Dataset entries:
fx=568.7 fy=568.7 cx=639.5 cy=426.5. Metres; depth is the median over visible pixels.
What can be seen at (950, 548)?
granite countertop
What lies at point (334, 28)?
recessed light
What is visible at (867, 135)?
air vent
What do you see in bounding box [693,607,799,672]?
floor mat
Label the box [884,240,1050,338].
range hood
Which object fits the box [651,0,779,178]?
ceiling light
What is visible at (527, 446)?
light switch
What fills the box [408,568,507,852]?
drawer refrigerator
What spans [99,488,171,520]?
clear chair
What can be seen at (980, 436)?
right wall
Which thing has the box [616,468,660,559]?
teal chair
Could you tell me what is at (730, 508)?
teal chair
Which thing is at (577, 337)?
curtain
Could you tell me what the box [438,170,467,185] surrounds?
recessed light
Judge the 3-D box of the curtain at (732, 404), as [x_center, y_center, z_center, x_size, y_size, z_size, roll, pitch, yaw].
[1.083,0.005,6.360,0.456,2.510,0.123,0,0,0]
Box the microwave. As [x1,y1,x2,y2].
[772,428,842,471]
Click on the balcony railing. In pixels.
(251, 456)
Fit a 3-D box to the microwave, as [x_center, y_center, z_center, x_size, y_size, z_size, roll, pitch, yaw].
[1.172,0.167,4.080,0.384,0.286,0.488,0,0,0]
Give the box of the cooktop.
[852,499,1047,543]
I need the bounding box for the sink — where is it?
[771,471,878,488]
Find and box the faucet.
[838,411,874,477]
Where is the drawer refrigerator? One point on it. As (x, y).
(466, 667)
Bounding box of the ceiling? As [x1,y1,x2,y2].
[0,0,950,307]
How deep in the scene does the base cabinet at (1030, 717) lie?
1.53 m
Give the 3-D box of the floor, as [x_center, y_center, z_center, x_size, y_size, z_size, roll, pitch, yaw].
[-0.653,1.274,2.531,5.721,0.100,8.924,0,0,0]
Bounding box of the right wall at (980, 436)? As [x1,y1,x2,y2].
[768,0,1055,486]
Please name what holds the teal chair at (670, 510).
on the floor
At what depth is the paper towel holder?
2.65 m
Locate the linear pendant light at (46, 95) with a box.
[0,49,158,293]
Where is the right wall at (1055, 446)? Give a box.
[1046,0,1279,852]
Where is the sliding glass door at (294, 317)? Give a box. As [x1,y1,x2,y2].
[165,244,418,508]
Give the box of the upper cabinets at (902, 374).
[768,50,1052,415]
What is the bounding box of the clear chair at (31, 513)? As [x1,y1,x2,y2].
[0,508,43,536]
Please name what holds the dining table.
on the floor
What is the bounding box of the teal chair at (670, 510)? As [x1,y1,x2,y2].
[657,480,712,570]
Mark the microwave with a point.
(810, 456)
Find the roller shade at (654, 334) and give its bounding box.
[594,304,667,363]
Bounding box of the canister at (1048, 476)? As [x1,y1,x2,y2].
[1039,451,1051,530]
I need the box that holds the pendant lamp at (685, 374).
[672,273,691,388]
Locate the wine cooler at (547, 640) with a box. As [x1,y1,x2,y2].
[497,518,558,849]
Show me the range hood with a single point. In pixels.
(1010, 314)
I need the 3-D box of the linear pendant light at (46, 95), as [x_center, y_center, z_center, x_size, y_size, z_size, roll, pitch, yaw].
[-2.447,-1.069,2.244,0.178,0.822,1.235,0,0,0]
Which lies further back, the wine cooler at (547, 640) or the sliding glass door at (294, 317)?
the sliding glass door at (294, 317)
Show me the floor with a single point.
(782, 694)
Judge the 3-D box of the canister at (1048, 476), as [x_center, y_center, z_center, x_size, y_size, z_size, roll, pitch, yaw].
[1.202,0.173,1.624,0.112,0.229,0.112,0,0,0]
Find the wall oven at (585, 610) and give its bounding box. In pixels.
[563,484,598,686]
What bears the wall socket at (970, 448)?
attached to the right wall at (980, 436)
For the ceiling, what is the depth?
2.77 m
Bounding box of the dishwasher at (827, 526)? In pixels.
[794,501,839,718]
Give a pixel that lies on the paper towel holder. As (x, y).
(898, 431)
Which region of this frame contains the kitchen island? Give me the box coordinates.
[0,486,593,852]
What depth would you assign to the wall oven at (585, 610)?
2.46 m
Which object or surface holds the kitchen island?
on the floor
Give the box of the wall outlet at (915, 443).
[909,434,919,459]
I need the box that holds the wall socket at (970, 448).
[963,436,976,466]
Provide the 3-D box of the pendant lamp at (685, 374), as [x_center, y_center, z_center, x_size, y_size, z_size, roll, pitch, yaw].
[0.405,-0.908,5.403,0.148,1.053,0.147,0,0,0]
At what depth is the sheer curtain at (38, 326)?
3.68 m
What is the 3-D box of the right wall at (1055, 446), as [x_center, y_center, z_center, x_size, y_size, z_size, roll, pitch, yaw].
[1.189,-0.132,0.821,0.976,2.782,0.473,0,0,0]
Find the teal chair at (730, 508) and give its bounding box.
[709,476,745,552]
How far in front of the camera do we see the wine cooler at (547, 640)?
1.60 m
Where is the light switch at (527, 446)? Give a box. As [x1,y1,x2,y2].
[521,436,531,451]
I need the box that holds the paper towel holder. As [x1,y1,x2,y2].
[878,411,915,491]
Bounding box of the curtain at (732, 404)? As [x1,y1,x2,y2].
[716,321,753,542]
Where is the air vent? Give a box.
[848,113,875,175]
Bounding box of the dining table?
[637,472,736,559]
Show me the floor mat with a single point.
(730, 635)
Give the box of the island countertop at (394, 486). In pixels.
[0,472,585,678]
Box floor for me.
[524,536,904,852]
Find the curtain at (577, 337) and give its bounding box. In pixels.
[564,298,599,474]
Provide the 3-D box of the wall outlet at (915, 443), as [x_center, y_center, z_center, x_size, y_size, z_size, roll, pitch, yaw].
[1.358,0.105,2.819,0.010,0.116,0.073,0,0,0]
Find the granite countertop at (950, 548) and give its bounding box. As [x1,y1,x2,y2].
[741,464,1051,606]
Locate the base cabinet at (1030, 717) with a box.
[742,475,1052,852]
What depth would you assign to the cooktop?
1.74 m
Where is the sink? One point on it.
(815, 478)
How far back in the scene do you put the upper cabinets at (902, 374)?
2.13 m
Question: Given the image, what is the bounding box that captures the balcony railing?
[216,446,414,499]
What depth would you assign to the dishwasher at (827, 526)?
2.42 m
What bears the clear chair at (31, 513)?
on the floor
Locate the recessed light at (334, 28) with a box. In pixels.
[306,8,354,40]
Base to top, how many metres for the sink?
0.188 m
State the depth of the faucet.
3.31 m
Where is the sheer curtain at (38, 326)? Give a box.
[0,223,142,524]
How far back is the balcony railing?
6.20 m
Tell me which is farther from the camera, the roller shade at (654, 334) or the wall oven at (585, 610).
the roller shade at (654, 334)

**EXERCISE DESCRIPTION**.
Please transcribe each entry exactly, keeping every word as it is.

**RESPONSE BELOW**.
fx=568.7 fy=568.7 cx=639.5 cy=426.5. Metres; depth is the median over visible pixels.
What can be seen at (950, 548)?
granite countertop
What lies at point (334, 28)?
recessed light
What is visible at (867, 135)?
air vent
What do you see in bounding box [693,607,799,672]?
floor mat
Label the box [884,240,1050,338].
range hood
Which object fits the box [651,0,779,178]?
ceiling light
What is visible at (527, 446)?
light switch
What fills the box [408,568,507,852]?
drawer refrigerator
What spans [99,488,171,520]?
clear chair
What can be seen at (980, 436)?
right wall
Which thing has the box [616,468,660,559]?
teal chair
Could you tell me what is at (730, 508)?
teal chair
Which thing is at (577, 337)?
curtain
Could you tell me what the box [438,170,467,185] surrounds?
recessed light
Judge the 3-D box of the curtain at (732, 404), as [x_center, y_center, z_center, x_size, y_size, z_size, roll, pitch, yaw].
[1.083,0.005,6.360,0.456,2.510,0.123,0,0,0]
Box the microwave. As [x1,y1,x2,y2].
[772,428,842,471]
Click on the balcony railing. In pixels.
(251, 456)
Fit a 3-D box to the microwave, as [x_center, y_center, z_center, x_size, y_size, z_size, roll, pitch, yaw].
[1.172,0.167,4.080,0.384,0.286,0.488,0,0,0]
Give the box of the cooktop.
[852,499,1047,543]
I need the bounding box for the sink — where is it?
[771,471,878,488]
Find and box the faucet.
[838,411,874,477]
Where is the drawer refrigerator? One point on it. As (x, y).
(466, 667)
Bounding box of the ceiling? As [x1,y1,x2,y2].
[0,0,950,307]
How deep in the scene does the base cabinet at (1030, 717) lie?
1.53 m
Give the 3-D box of the floor, as [x_center, y_center, z_center, x_size, y_size, z_size, roll, pitch, yaw].
[-0.653,1.274,2.531,5.721,0.100,8.924,0,0,0]
Bounding box of the right wall at (980, 436)? As [x1,y1,x2,y2].
[768,0,1055,486]
Please name what holds the teal chair at (670, 510).
on the floor
At what depth is the paper towel holder?
2.65 m
Locate the linear pendant light at (46, 95) with a box.
[0,49,158,293]
Where is the right wall at (1055, 446)? Give a box.
[1046,0,1279,852]
Where is the sliding glass door at (294, 317)? Give a box. As [x1,y1,x2,y2].
[165,244,418,508]
Give the box of the upper cabinets at (902, 374).
[768,50,1052,415]
What is the bounding box of the clear chair at (31, 513)? As [x1,y1,x2,y2].
[0,508,43,536]
Please name what holds the dining table.
on the floor
What is the bounding box of the teal chair at (670, 510)? As [x1,y1,x2,y2].
[657,480,712,570]
Mark the microwave with a point.
(810, 456)
Find the roller shade at (654, 334) and give its bounding box.
[594,304,667,363]
Bounding box of the canister at (1048, 476)? As [x1,y1,x2,y2].
[1039,451,1051,530]
I need the box that holds the pendant lamp at (685, 374).
[672,273,691,388]
Locate the wine cooler at (547, 640) with a box. As [x1,y1,x2,y2].
[497,518,558,849]
Show me the range hood with a single point. In pixels.
(1010, 314)
I need the 3-D box of the linear pendant light at (46, 95), as [x_center, y_center, z_center, x_size, y_size, z_size, roll, pitch, yaw].
[-2.447,-1.069,2.244,0.178,0.822,1.235,0,0,0]
Which lies further back, the wine cooler at (547, 640) or the sliding glass door at (294, 317)?
the sliding glass door at (294, 317)
Show me the floor with a single point.
(782, 694)
Judge the 3-D box of the canister at (1048, 476), as [x_center, y_center, z_center, x_size, y_size, z_size, roll, pitch, yaw].
[1.202,0.173,1.624,0.112,0.229,0.112,0,0,0]
Find the wall oven at (585, 610) and give its bounding box. In pixels.
[563,484,598,686]
What bears the wall socket at (970, 448)?
attached to the right wall at (980, 436)
For the ceiling, what is the depth?
2.77 m
Bounding box of the dishwasher at (827, 526)? In pixels.
[794,501,839,718]
Give a pixel that lies on the paper towel holder. As (x, y).
(898, 431)
Which region of this frame contains the kitchen island? Give me the box coordinates.
[0,486,593,852]
What depth would you assign to the wall oven at (585, 610)?
2.46 m
Which object or surface holds the kitchen island?
on the floor
Give the box of the wall outlet at (915, 443).
[909,434,919,459]
I need the box that holds the wall socket at (970, 448).
[963,436,976,466]
Provide the 3-D box of the pendant lamp at (685, 374), as [x_center, y_center, z_center, x_size, y_size, z_size, roll, pitch, yaw].
[0.405,-0.908,5.403,0.148,1.053,0.147,0,0,0]
At what depth is the sheer curtain at (38, 326)?
3.68 m
What is the 3-D box of the right wall at (1055, 446), as [x_center, y_center, z_center, x_size, y_size, z_size, roll, pitch, yaw].
[1.189,-0.132,0.821,0.976,2.782,0.473,0,0,0]
Find the teal chair at (730, 508) and give its bounding box.
[709,476,745,552]
How far in front of the camera do we see the wine cooler at (547, 640)?
1.60 m
Where is the light switch at (527, 446)? Give a box. As [x1,y1,x2,y2].
[521,436,531,451]
I need the box that holds the paper towel holder. As [x1,y1,x2,y2].
[878,411,915,491]
Bounding box of the curtain at (732, 404)? As [x1,y1,x2,y2].
[716,321,753,542]
Where is the air vent? Give a box.
[848,113,875,175]
Bounding box of the dining table?
[637,472,736,559]
Show me the floor mat with a single point.
(730, 635)
Give the box of the island countertop at (394, 486). In pixels.
[0,472,585,678]
Box floor for me.
[524,536,904,852]
Find the curtain at (577, 337) and give its bounding box. In pixels.
[564,298,599,474]
Provide the 3-D box of the wall outlet at (915, 443), as [x_center, y_center, z_center, x_size, y_size, z_size, roll, pitch, yaw].
[1.358,0.105,2.819,0.010,0.116,0.073,0,0,0]
Find the granite countertop at (950, 548) and give its bounding box. As [x1,y1,x2,y2].
[741,464,1051,606]
Locate the base cabinet at (1030, 717) with a box.
[742,475,1052,852]
What depth would you assign to the cooktop?
1.74 m
Where is the sink? One point on it.
(815, 478)
How far back in the scene do you put the upper cabinets at (902, 374)?
2.13 m
Question: Given the image, what is the bounding box that captures the balcony railing?
[216,446,414,499]
What depth would you assign to the dishwasher at (827, 526)?
2.42 m
What bears the clear chair at (31, 513)?
on the floor
Locate the recessed light at (334, 28) with a box. In pixels.
[306,8,354,40]
Base to top, how many metres for the sink?
0.188 m
State the depth of the faucet.
3.31 m
Where is the sheer curtain at (38, 326)? Give a box.
[0,223,142,524]
How far back is the balcony railing?
6.20 m
Tell me which is farther from the camera, the roller shade at (654, 334) or the wall oven at (585, 610).
the roller shade at (654, 334)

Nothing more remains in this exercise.